For rating systems in chess (so no handi) it makes sense to use binomial deviance* that has a lot of other names. I’m not entirely sure how you would use it for handicap.

Your experience may well be true, but your experience of being a dan-level player (~top 5%? of OGS players) can be very different from that of a player at OP’s level, or @Atorrante 's level. To propose a mere speculation, perhaps lower-level players choose to play you to challenge themselves and thus want no handicap?

The point is, I think the OP is right that handicaps can help beginners learn the game and I think we should encourage him to request handicaps in his games. Even if he gets canceled, he can just create another challenge.

As @ArsenLapin1 pointed out, the average winrate doesn’t show if there’s lots of both too low handicap and too big handicap, because they cancel out each other.

Maybe it would be interesting to see, how well the rating system would do if it was betting on itself. It does make finer distinctions within the range of one rank, so it could say “I expect black’s chance to win is 45 %” and if black wins it would get 0.45 points. If white wins it would get 0.55 points.

I imagine you meant “If white wins it would lose 0.55 points”.

Yeah, I think that might be a good test!

(to be honest my initial reaction was “wouldn’t it just get 0.43 points in the end?”, but I think that would only be the result if the system always predicted a 50% winrate in the specific case of handicap games)

Now we just, uh, need to figure out the mathematics from the Glicko-2 system and actually write code to collect the data.

Oh, ok. Then I guess you need to either divide by the number of games, like an arithmetic mean, or some other kind of average, or otherwise adjust the expectation based on the number of games.

Intuitively the sum of those points should be greater than half the number of games if it gets most predictions right, less if it gets most wrong. If it’s close, uh… I have no idea. I’m starting to think we need a better test or maybe just someone who knows more about statistics than me!

EDIT: maybe I got something.
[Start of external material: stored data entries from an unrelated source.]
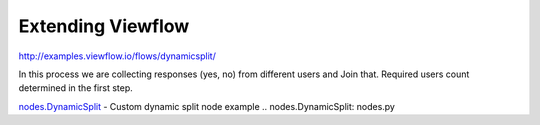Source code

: ==================
Extending Viewflow
==================

http://examples.viewflow.io/flows/dynamicsplit/

In this process we are collecting responses (yes, no) from different users and Join that.
Required users count determined in the first step.

.. image:: doc/DynamicSplit.png
   :width: 400px

`nodes.DynamicSplit`_  - Custom dynamic split node example
.. _`nodes.DynamicSplit`: nodes.py

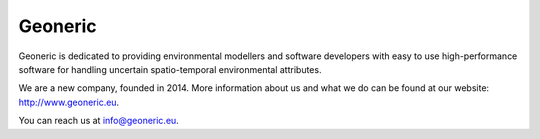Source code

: .. _geoneric:

Geoneric
========
Geoneric is dedicated to providing environmental modellers and software developers with easy to use high-performance software for handling uncertain spatio-temporal environmental attributes.

We are a new company, founded in 2014. More information about us and what we do can be found at our website: http://www.geoneric.eu.

You can reach us at info@geoneric.eu.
If you group those predictions in buckets of comparable probability (e.g. all the ones where 0.55 <= p < 0.56), you can see in what percentage of games in that bucket the rating system guesses right, and if it’s good, you’d expect the percentage to be equal to the prediction.

When using winrate as a measure of how solid a handicap/rating system is,
one should use the winrate for each handicap individually, rather than
lumping them all together, to avoid what ArsenLapin1 pointed out.

A trivial betting-agent would say 50:50 to every game and get 0.5 points for every game. A smarter agent would bet 50:50 for even games and 43:57 for handicap games and get 0.51 points per bet in a handicap game. OGS should get even more points, because it knows in 9.9k vs 10.1k game, the 9.9k has a slightly better chance of winning.

Luckily, the vast majority of them are around 43%, plus or minus 5%, judging from the graphs.

(Here's the graphs)

Oh, you know what. Looking at these graphs, it seems like the very first graph might be very close to what we were talking about in the last few messages. Though I’m not exactly sure how to interpret it.

When I said that handicap winrates in the TKP range should be closer to 50%, I meant theoretically.
Both OGS and EGF data seem to show otherwise. In reality handicap winrates for black even seem to drop below 40% in the TKP range.

My interpretation for this phenomenon is that perhaps the rating range of the game of go should extend further down than ~25-30k, maybe 40-45k?

But it’s difficult to find a public data source on how much handicap a raw novice needs against (say) an established 20k. I suppose it’s difficult to establish what a “raw novice” even means. A random 5 yo raw novice is not the same as a 20 yo raw novice who is also a university student in mathematics. Also, raw novices may not play much on 19x19, so perhaps there won’t be much data on this at all.